Many developers wonder why not use WebSockets or Server-Sent Events (SSE). Both create persistent connections where the server can push updates directly—WebSockets for bidirectional communication, SSE for one-way server-to-client updates. On paper, that sounds perfect for queue status updates.
But at scale—think 500,000 simultaneous users—both become a liability:
WebSockets
Memory overhead: Each WebSocket connection consumes server memory, even when idle. A typical WebSocket connection uses around 8-16KB of memory per connection (buffers, state, file descriptors). With 500,000 persistent connections, that’s roughly 4-8GB of memory just for maintaining connections—and that’s before any actual data processing. 500,000 open file descriptors and memory buffers is a lot of resources just sitting there.
The reconnection storm: If the network hiccups and those 500,000 connections drop, every user tries to reconnect simultaneously. This creates an unintentional DDoS attack that can take down the entire system. Recovery becomes nearly impossible because the reconnection attempts keep hammering the server.
Server-Sent Events (SSE)
SSE has the same fundamental problems:
Memory overhead: Like WebSockets, SSE maintains persistent connections. Each SSE connection typically uses 4-8KB of memory. 500,000 SSE connections still mean 500,000 open connections consuming roughly 2-4GB of memory and file descriptors.
Reconnection issues: While SSE has built-in automatic reconnection, that’s actually part of the problem. When connections drop, all 500,000 clients reconnect automatically at once, creating the same reconnection storm.
Connection limits: Many servers and proxies have connection limits. Hitting those limits with persistent connections is easier than with short-lived polling requests.

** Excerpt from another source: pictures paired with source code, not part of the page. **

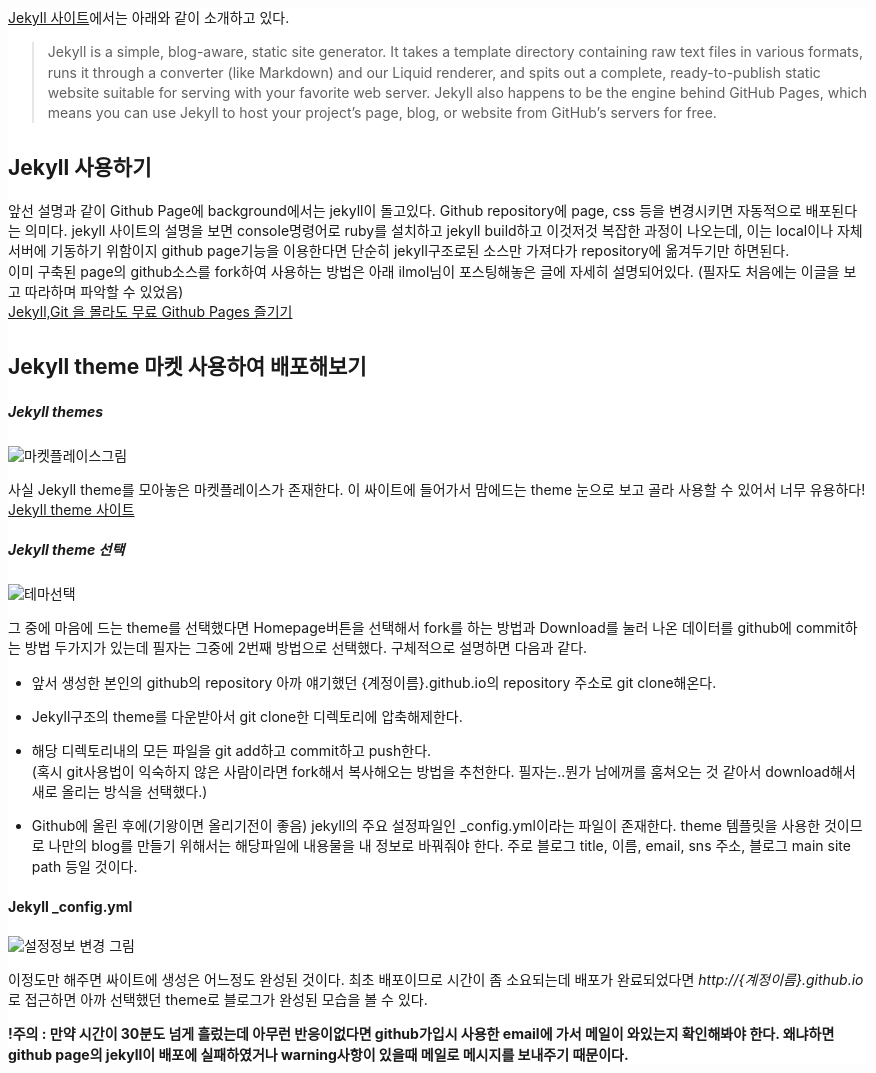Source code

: [Jekyll 사이트](https://jekyllrb.com/)에서는 아래와 같이 소개하고 있다.

> Jekyll is a simple, blog-aware, static site generator. It takes a template directory containing raw text files in various formats, runs it through a converter (like Markdown) and our Liquid renderer, and spits out a complete, ready-to-publish static website suitable for serving with your favorite web server. Jekyll also happens to be the engine behind GitHub Pages, which means you can use Jekyll to host your project’s page, blog, or website from GitHub’s servers for free.


Jekyll 사용하기
---------------

앞선 설명과 같이 Github Page에 background에서는 jekyll이 돌고있다. Github repository에 page, css 등을 변경시키면 자동적으로 배포된다는 의미다. jekyll 사이트의 설명을 보면 console명령어로 ruby를 설치하고 jekyll build하고 이것저것 복잡한 과정이 나오는데, 이는 local이나 자체서버에 기동하기 위함이지 github page기능을 이용한다면 단순히 jekyll구조로된 소스만 가져다가 repository에 옮겨두기만 하면된다.  
이미 구축된 page의 github소스를 fork하여 사용하는 방법은 아래 ilmol님이 포스팅해놓은 글에 자세히 설명되어있다. (필자도 처음에는 이글을 보고 따라하며 파악할 수 있었음)  
[Jekyll,Git 을 몰라도 무료 Github Pages 즐기기](http://ilmol.com/2015/01/Jekyll,Git%20%EC%9D%84%20%EB%AA%B0%EB%9D%BC%EB%8F%84%20%EB%AC%B4%EB%A3%8C%20Github%20Pages%20%EC%A6%90%EA%B8%B0%EA%B8%B0.html)

Jekyll theme 마켓 사용하여 배포해보기
---------------

##### Jekyll themes
![마켓플레이스그림](http://gjchoi.github.io/images/github-page/theme_market_img1.png)

사실 Jekyll theme를 모아놓은 마켓플레이스가 존재한다. 이 싸이트에 들어가서 맘에드는 theme 눈으로 보고 골라 사용할 수 있어서 너무 유용하다!  
[Jekyll theme 사이트](http://jekyllthemes.org/)


##### Jekyll theme 선택
![테마선택](http://gjchoi.github.io/images/github-page/theme_market_img2.png)  

그 중에 마음에 드는 theme를 선택했다면 Homepage버튼을 선택해서 fork를 하는 방법과 Download를 눌러 나온 데이터를 github에 commit하는 방법 두가지가 있는데 필자는 그중에 2번째 방법으로 선택했다. 구체적으로 설명하면 다음과 같다.

- 앞서 생성한 본인의 github의 repository 아까 얘기했던 {계정이름}.github.io의 repository 주소로 git clone해온다.

- Jekyll구조의 theme를 다운받아서 git clone한 디렉토리에 압축해제한다.

- 해당 디렉토리내의 모든 파일을 git add하고 commit하고 push한다.  
(혹시 git사용법이 익숙하지 않은 사람이라면 fork해서 복사해오는 방법을 추천한다. 필자는..뭔가 남에꺼를 훔쳐오는 것 같아서 download해서 새로 올리는 방식을 선택했다.)

- Github에 올린 후에(기왕이면 올리기전이 좋음) jekyll의 주요 설정파일인 _config.yml이라는 파일이 존재한다. theme 템플릿을 사용한 것이므로 나만의 blog를 만들기 위해서는 해당파일에 내용물을 내 정보로 바꿔줘야 한다. 주로 블로그 title, 이름, email, sns 주소, 블로그 main site path 등일 것이다.

#### Jekyll _config.yml
![설정정보 변경 그림](http://gjchoi.github.io/images/github-page/jekyll_conf_img1.png)


이정도만 해주면 싸이트에 생성은 어느정도 완성된 것이다. 최초 배포이므로 시간이 좀 소요되는데 배포가 완료되었다면 *http://{계정이름}.github.io*로 접근하면 아까 선택했던 theme로 블로그가 완성된 모습을 볼 수 있다.  

**!주의 : 만약 시간이 30분도 넘게 흘렀는데 아무런 반응이없다면 github가입시 사용한 email에 가서 메일이 와있는지 확인해봐야 한다. 왜냐하면 github page의 jekyll이 배포에 실패하였거나 warning사항이 있을때 메일로 메시지를 보내주기 때문이다.**  
  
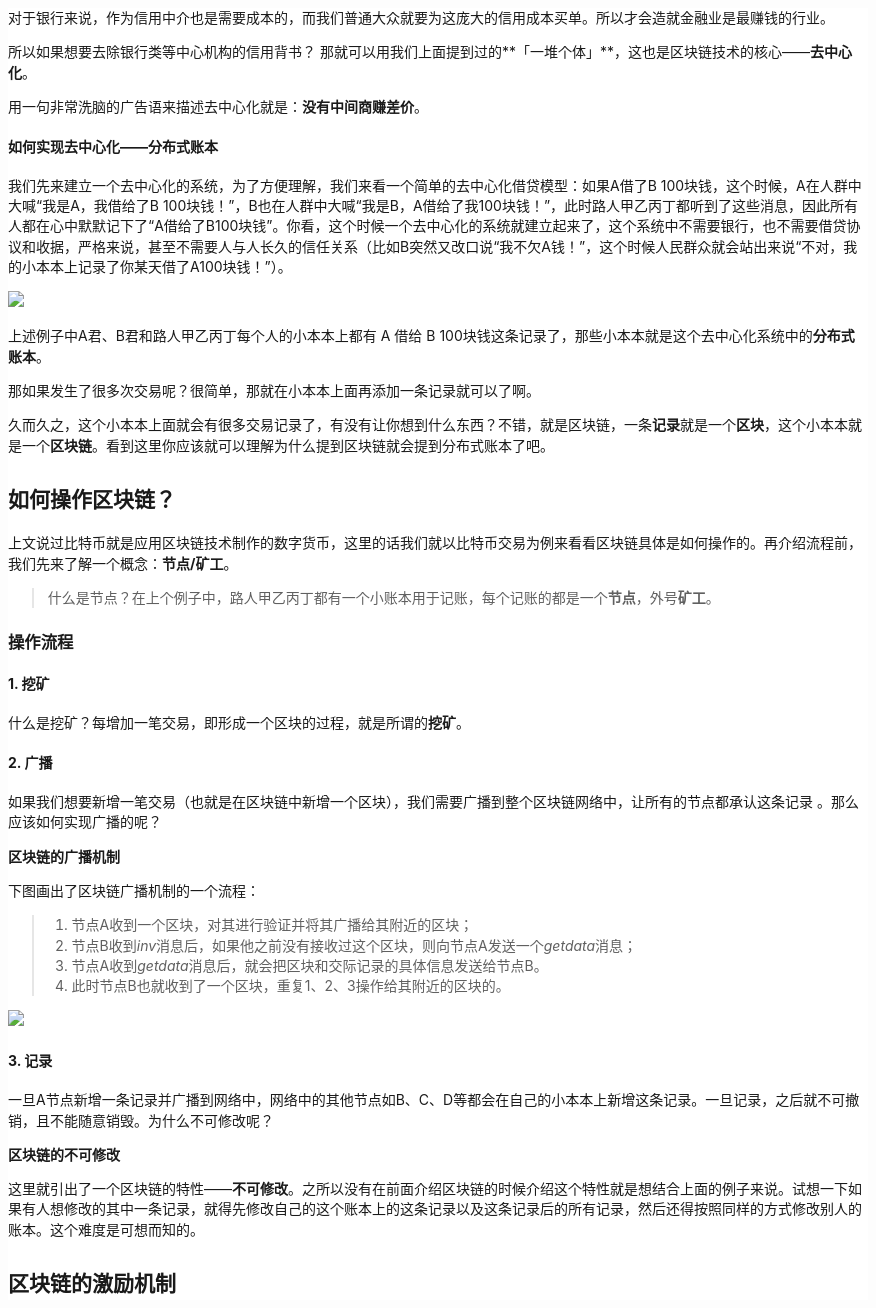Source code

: 对于银行来说，作为信用中介也是需要成本的，而我们普通大众就要为这庞大的信用成本买单。所以才会造就金融业是最赚钱的行业。

所以如果想要去除银行类等中心机构的信用背书？ 那就可以用我们上面提到过的**「一堆个体」**，这也是区块链技术的核心——**去中心化**。 

用一句非常洗脑的广告语来描述去中心化就是：**没有中间商赚差价**。

#### 如何实现去中心化——分布式账本

我们先来建立一个去中心化的系统，为了方便理解，我们来看一个简单的去中心化借贷模型：如果A借了B 100块钱，这个时候，A在人群中大喊“我是A，我借给了B 100块钱！”，B也在人群中大喊“我是B，A借给了我100块钱！”，此时路人甲乙丙丁都听到了这些消息，因此所有人都在心中默默记下了“A借给了B100块钱”。你看，这个时候一个去中心化的系统就建立起来了，这个系统中不需要银行，也不需要借贷协议和收据，严格来说，甚至不需要人与人长久的信任关系（比如B突然又改口说“我不欠A钱！”，这个时候人民群众就会站出来说“不对，我的小本本上记录了你某天借了A100块钱！”）。

![](https://tva1.sinaimg.cn/large/006y8mN6ly1g8f64svxpmj30k00d8wf0.jpg)

上述例子中A君、B君和路人甲乙丙丁每个人的小本本上都有 A 借给 B 100块钱这条记录了，那些小本本就是这个去中心化系统中的**分布式账本**。

那如果发生了很多次交易呢？很简单，那就在小本本上面再添加一条记录就可以了啊。

久而久之，这个小本本上面就会有很多交易记录了，有没有让你想到什么东西？不错，就是区块链，一条**记录**就是一个**区块**，这个小本本就是一个**区块链**。看到这里你应该就可以理解为什么提到区块链就会提到分布式账本了吧。

## 如何操作区块链？

上文说过比特币就是应用区块链技术制作的数字货币，这里的话我们就以比特币交易为例来看看区块链具体是如何操作的。再介绍流程前，我们先来了解一个概念：**节点/矿工**。

> 什么是节点？在上个例子中，路人甲乙丙丁都有一个小账本用于记账，每个记账的都是一个**节点**，外号**矿工**。

### 操作流程

#### 1. 挖矿

什么是挖矿？每增加一笔交易，即形成一个区块的过程，就是所谓的**挖矿**。

#### 2. 广播

如果我们想要新增一笔交易（也就是在区块链中新增一个区块），我们需要广播到整个区块链网络中，让所有的节点都承认这条记录 。那么应该如何实现广播的呢？

**区块链的广播机制**

下图画出了区块链广播机制的一个流程：

> 1. 节点A收到一个区块，对其进行验证并将其广播给其附近的区块；
> 2. 节点B收到*inv*消息后，如果他之前没有接收过这个区块，则向节点A发送一个*getdata*消息；
> 3. 节点A收到*getdata*消息后，就会把区块和交际记录的具体信息发送给节点B。
> 4. 此时节点B也就收到了一个区块，重复1、2、3操作给其附近的区块的。

![](https://tva1.sinaimg.cn/large/006y8mN6ly1g8f8tcghvfj30g2095dgc.jpg)

#### 3. 记录

一旦A节点新增一条记录并广播到网络中，网络中的其他节点如B、C、D等都会在自己的小本本上新增这条记录。一旦记录，之后就不可撤销，且不能随意销毁。为什么不可修改呢？

**区块链的不可修改**

这里就引出了一个区块链的特性——**不可修改**。之所以没有在前面介绍区块链的时候介绍这个特性就是想结合上面的例子来说。试想一下如果有人想修改的其中一条记录，就得先修改自己的这个账本上的这条记录以及这条记录后的所有记录，然后还得按照同样的方式修改别人的账本。这个难度是可想而知的。

## 区块链的激励机制
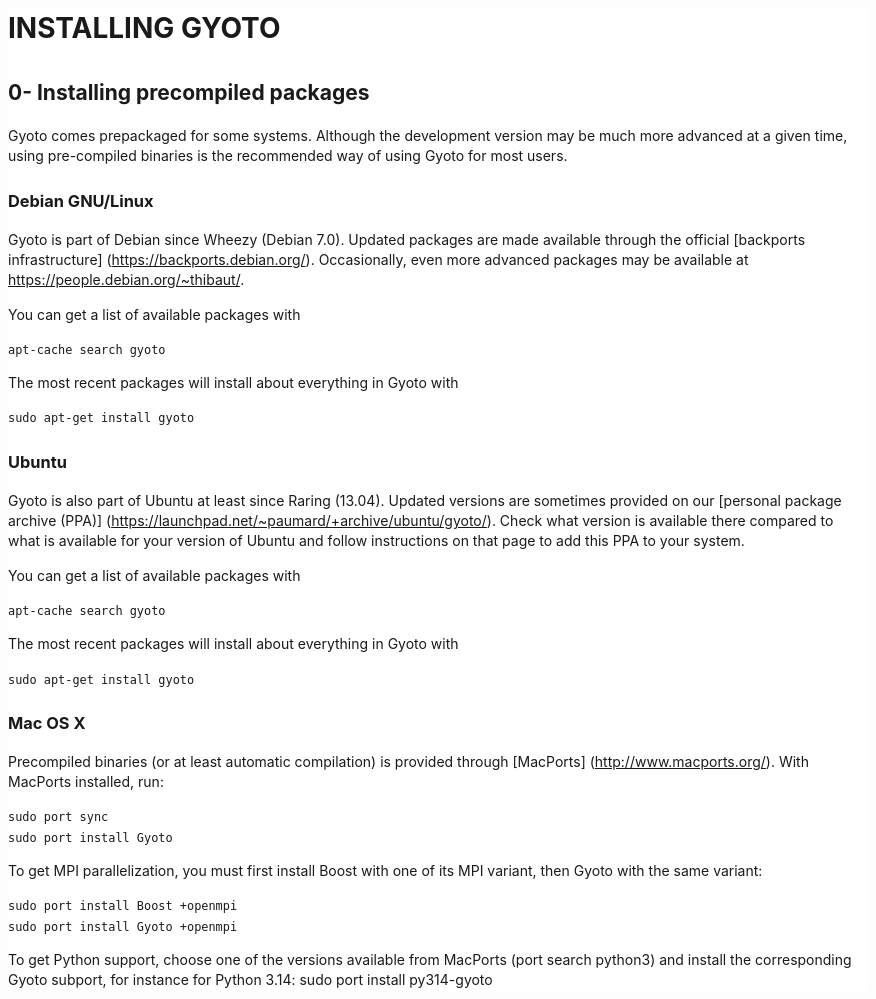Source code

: # INSTALLING GYOTO

## 0- Installing precompiled packages

Gyoto comes prepackaged for some systems. Although the development
version may be much more advanced at a given time, using pre-compiled
binaries is the recommended way of using Gyoto for most users.

### Debian GNU/Linux

Gyoto is part of Debian since Wheezy (Debian 7.0). Updated packages
are made available through the official [backports infrastructure]
(https://backports.debian.org/). Occasionally, even more advanced
packages may be available at https://people.debian.org/~thibaut/.

You can get a list of available packages with

    apt-cache search gyoto

The most recent packages will install about everything in Gyoto with

    sudo apt-get install gyoto

### Ubuntu

Gyoto is also part of Ubuntu at least since Raring (13.04). Updated
versions are sometimes provided on our [personal package archive
(PPA)] (https://launchpad.net/~paumard/+archive/ubuntu/gyoto/). Check
what version is available there compared to what is available for your
version of Ubuntu and follow instructions on that page to add this PPA
to your system.

You can get a list of available packages with

    apt-cache search gyoto

The most recent packages will install about everything in Gyoto with

    sudo apt-get install gyoto

### Mac OS X

Precompiled binaries (or at least automatic compilation) is provided
through [MacPorts] (http://www.macports.org/). With MacPorts installed, run:

    sudo port sync
    sudo port install Gyoto

To get MPI parallelization, you must first install Boost with one of
its MPI variant, then Gyoto with the same variant:

    sudo port install Boost +openmpi
    sudo port install Gyoto +openmpi

To get Python support, choose one of the versions available from
MacPorts (port search python3) and install the corresponding Gyoto
subport, for instance for Python 3.14:
    sudo port install py314-gyoto
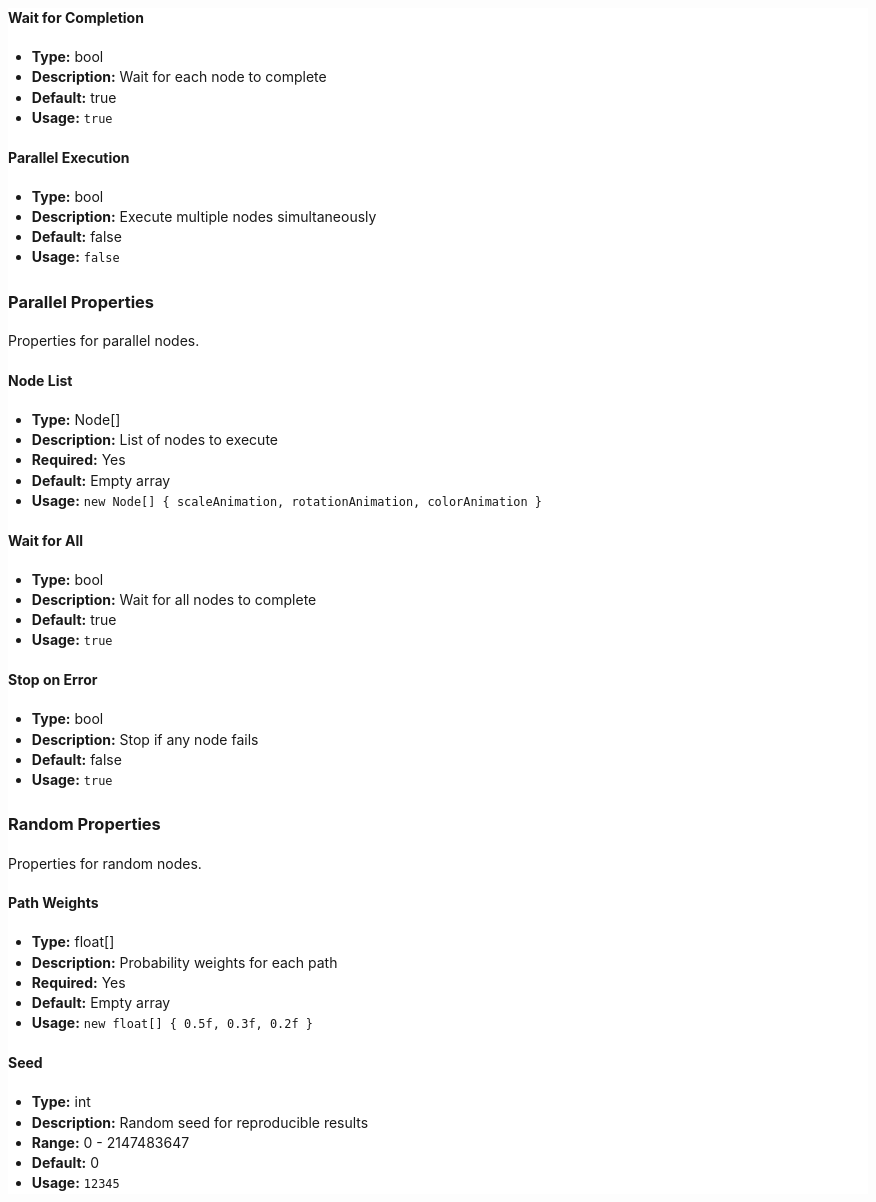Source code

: #### Wait for Completion
- **Type:** bool
- **Description:** Wait for each node to complete
- **Default:** true
- **Usage:** `true`

#### Parallel Execution
- **Type:** bool
- **Description:** Execute multiple nodes simultaneously
- **Default:** false
- **Usage:** `false`

### Parallel Properties
Properties for parallel nodes.

#### Node List
- **Type:** Node[]
- **Description:** List of nodes to execute
- **Required:** Yes
- **Default:** Empty array
- **Usage:** `new Node[] { scaleAnimation, rotationAnimation, colorAnimation }`

#### Wait for All
- **Type:** bool
- **Description:** Wait for all nodes to complete
- **Default:** true
- **Usage:** `true`

#### Stop on Error
- **Type:** bool
- **Description:** Stop if any node fails
- **Default:** false
- **Usage:** `true`

### Random Properties
Properties for random nodes.

#### Path Weights
- **Type:** float[]
- **Description:** Probability weights for each path
- **Required:** Yes
- **Default:** Empty array
- **Usage:** `new float[] { 0.5f, 0.3f, 0.2f }`

#### Seed
- **Type:** int
- **Description:** Random seed for reproducible results
- **Range:** 0 - 2147483647
- **Default:** 0
- **Usage:** `12345`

The core issue with both WebSockets and SSE is that they’re stateful—they require maintaining persistent connections. At massive scale, stateless polling often wins.
Why Polling Works at Scale
Polling succeeds because it’s stateless. Each request is independent—the server processes it, sends a response, and forgets about it. No connection to maintain, no state to track.
Checking a queue position is a simple operation: read a number from memory (or Redis—see this post for how Redis fits into the queue architecture), return it, done. It’s lightweight. Even with 500,000 users polling every few seconds, the server handles it because each request is quick and self-contained.
The math is simple: 500,000 lightweight requests spread over time is more manageable than 500,000 persistent connections that all need to be maintained simultaneously.
Adaptive Polling
Modern polling systems don’t use fixed intervals. They use adaptive polling where the interval changes based on your position:
- Far from the front? Poll every 10 seconds.
- Getting closer? Poll every 5 seconds.
- Almost there? Poll every 1 second.
This balances server load with user experience. Users get faster updates as they approach the front, but the server isn’t overwhelmed by constant requests from users who are still far back in line.
The Takeaway
WebSockets and SSE aren’t bad—they’re perfect for real-time games, chat apps, or collaborative tools where you need persistent connections. But for massive waiting queues, the simplest, most stable approach often wins.
The lesson here is about choosing the right tool for the job. Sometimes the “old” way is exactly what keeps your system running when traffic spikes. Real engineering isn’t about using the flashiest technology—it’s about understanding the constraints and picking what actually works.